Thank you for sharing this. It was very informative.

Sometimes our ideas don't necessarily translate in the real world.

Thank you


----------



## carmspack (Feb 2, 2011)

Original post if this would be a good time to consider getting another GS puppy? I figure, that if I were to get one, Kira would be about a year or so of age.

I have the room, and the time to give another puppy. Also feel that Kira would be a fine leader for a puppy, with her natural gentleness, and great temperament. She's amazingly gentle with younger pups
xxxxxx
plan B Giving this some more thought, and raising a pup may not be the best way to go about this.
However, I have the opportunity to get a fully trained daughter of world champion, non agggressive, non dominant female from the breeded of Kira's mom. 

Here's the description of the dog

Stunningly beautiful daughter of world champion VA1 Ober von Bad Boll. Superb temperament for an active family. Show quality, sweet disposition with great drives. _"xxxx" _is hip and elbow certified, DNA tested and micro-chipped. Fully vaccinated, crate and leash trained. DNA certified, SV pink papered German import.

Very well mannered, gentle and not dominant. She gets along with all of my girls and is doing well even with puppies. She has German pink papers, is already hip and elbow certified and DNA tested
DOB 11/15/2010








Click this bar to view the full image.










are you thinking of breeding?
I see the determination , lol.
If this is at the heart of the matter then you would need to set yourself up to do it properly . 

Two females can be like methane and match - 

Carmen
CARMSPACK.com 

Carmen
CARMSPACK.com


----------



## Anthony8858 (Sep 18, 2011)

Sunflowers said:


> You seem to be determined, but I have to add my thought. My husband's fave saying is, "Don't mess with a good thing."





Emoore said:


> I didn't get that vibe at all.



No, I'm not determined. My ultimate goal is to tie my dog a wonderful life, as well as enjoying her every moment with my family.
*In my mind*, I thought getting her a live-in companion on her level would benefit her, and give her longevity. I go to great lengths to get together with a playmate or two, and will NEVER go to our local dog parks. So I figured I'd give her someone to relate to at home.



doggiedad said:


> if i were getting another dog my first dog
> would have to be well trained and highly
> socialized before bringing in another dog.
> is Kira trained and socialized to the level
> that you desire?


This is a trick answer. Kira, IMO is amazing. She's everything we could ask for. However, (as some have mentioned), she is not matured. Lots could change in the next couple years. As some of you recall, she had insecurity issues, and those issues could eventually turn into FA.
So, to be honest, as perfect as she is at the moment, reality says that I need to continue with her program.

If I was 100% certain that I had another pup just like her, then I'd say that maybe it'll work. But there are no guarantees, and I think the risks, in this case, outweigh the potential benefits.

### DATASET EXCERPTS
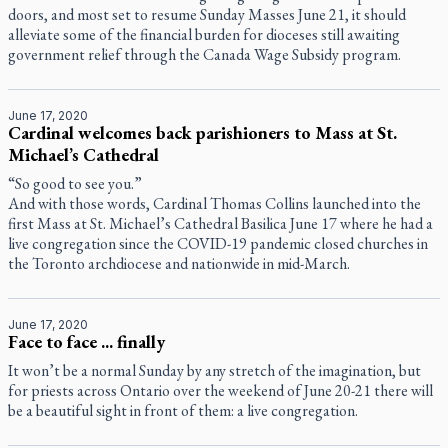
doors, and most set to resume Sunday Masses June 21, it should
alleviate some of the financial burden for dioceses still awaiting
government relief through the Canada Wage Subsidy program.
June 17, 2020
Cardinal welcomes back parishioners to Mass at St.
Michael’s Cathedral
“So good to see you.”
And with those words, Cardinal Thomas Collins launched into the
first Mass at St. Michael’s Cathedral Basilica June 17 where he had a
live congregation since the COVID-19 pandemic closed churches in
the Toronto archdiocese and nationwide in mid-March.
June 17, 2020
Face to face ... finally
It won’t be a normal Sunday by any stretch of the imagination, but
for priests across Ontario over the weekend of June 20-21 there will
be a beautiful sight in front of them: a live congregation.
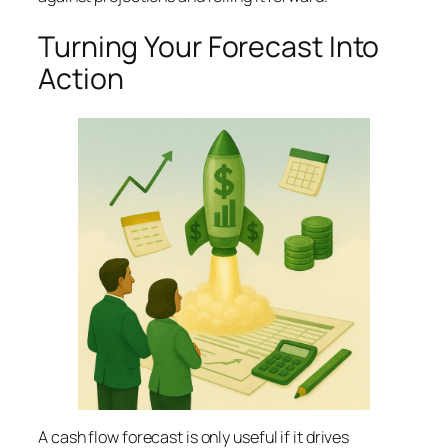
Turning Your Forecast Into
Action
A cash flow forecast is only useful if it drives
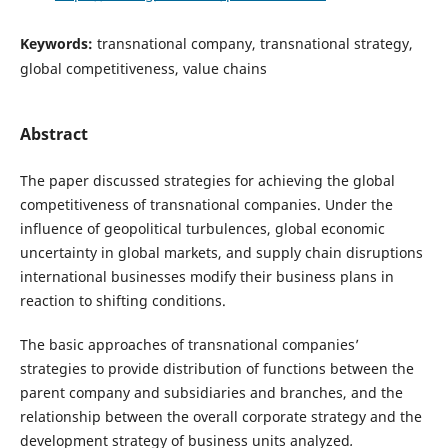
Keywords:
transnational company, transnational strategy,
global competitiveness, value chains
Abstract
The paper discussed strategies for achieving the global
competitiveness of transnational companies. Under the
influence of geopolitical turbulences, global economic
uncertainty in global markets, and supply chain disruptions
international businesses modify their business plans in
reaction to shifting conditions.
The basic approaches of transnational companies’
strategies to provide distribution of functions between the
parent company and subsidiaries and branches, and the
relationship between the overall corporate strategy and the
development strategy of business units analyzed
.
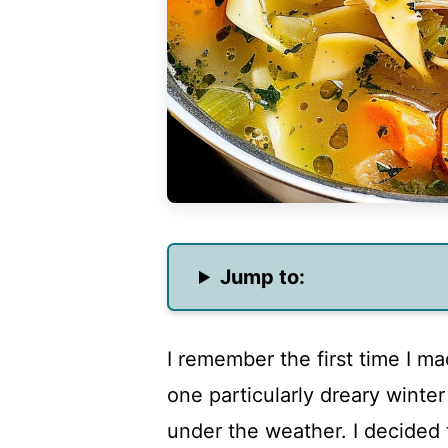
Jump to:
I remember the first time I ma
one particularly dreary winte
under the weather. I decided 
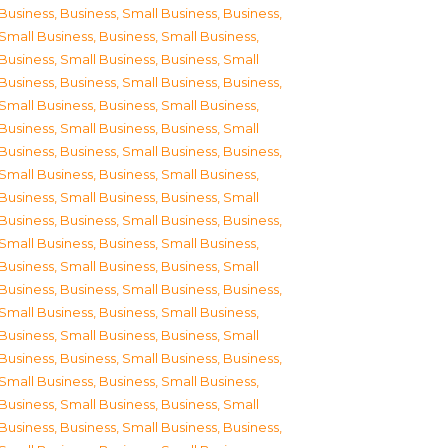
Business
,
Business, Small Business
,
Business,
Small Business
,
Business, Small Business
,
Business, Small Business
,
Business, Small
Business
,
Business, Small Business
,
Business,
Small Business
,
Business, Small Business
,
Business, Small Business
,
Business, Small
Business
,
Business, Small Business
,
Business,
Small Business
,
Business, Small Business
,
Business, Small Business
,
Business, Small
Business
,
Business, Small Business
,
Business,
Small Business
,
Business, Small Business
,
Business, Small Business
,
Business, Small
Business
,
Business, Small Business
,
Business,
Small Business
,
Business, Small Business
,
Business, Small Business
,
Business, Small
Business
,
Business, Small Business
,
Business,
Small Business
,
Business, Small Business
,
Business, Small Business
,
Business, Small
Business
,
Business, Small Business
,
Business,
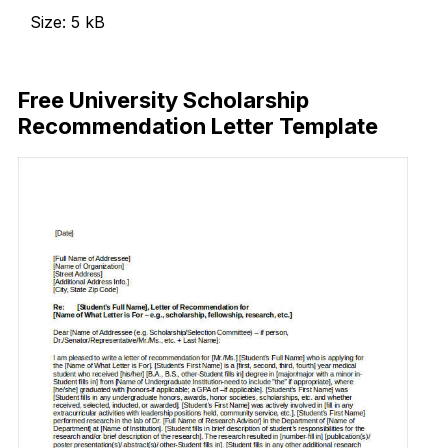
Size: 5 kB
Download Now
Free University Scholarship
Recommendation Letter Template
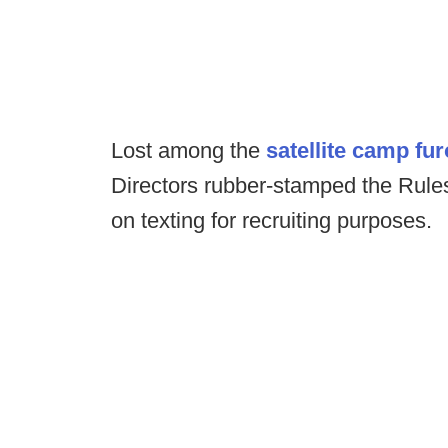
Lost among the
satellite camp fur
Directors rubber-stamped the Rule
on texting for recruiting purposes.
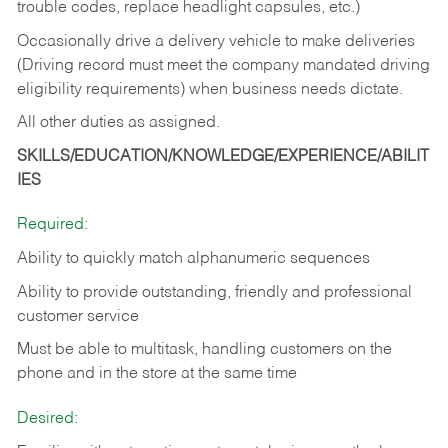
trouble codes, replace headlight capsules, etc.)
Occasionally drive a delivery vehicle to make deliveries
(Driving record must meet the company mandated driving
eligibility requirements) when business needs dictate.
All other duties as assigned.
SKILLS/EDUCATION/KNOWLEDGE/EXPERIENCE/ABILIT
IES
Required:
Ability to quickly match alphanumeric sequences
Ability to provide outstanding, friendly and
professional
customer service
Must be able to multitask, handling customers on the
phone and in the
store at the same time
Desired:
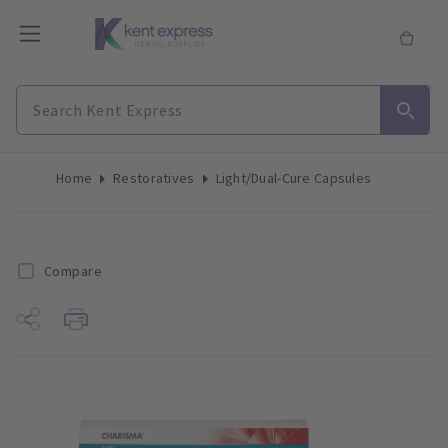
Home
Restoratives
Light/Dual-Cure Capsules
Compare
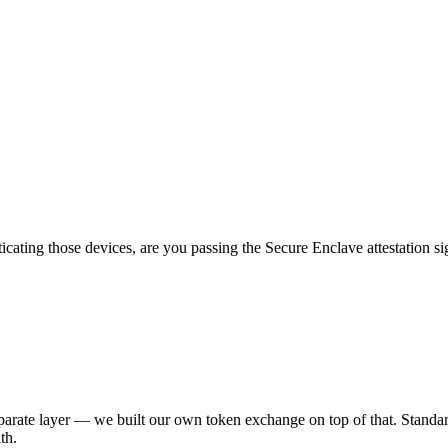
icating those devices, are you passing the Secure Enclave attestation 
eparate layer — we built our own token exchange on top of that. Standar
th.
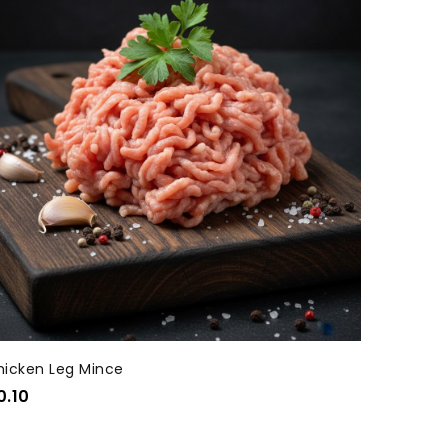
hicken Leg Mince
0.10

### PROBLEMS AND TASKS
A – According to the forum thread, which world champion sired the trained female being offered?
B – Update the forum thread's passage that opens with "Click this bar" and closes with "it properly .". Write it out again with "breeding" changed to "showing".

### TASK-BY-TASK ANSWERS
A – VA1 Ober von Bad Boll

B –
Click this bar to view the full image.










are you thinking of showing?
I see the determination , lol.
If this is at the heart of the matter then you would need to set yourself up to do it properly .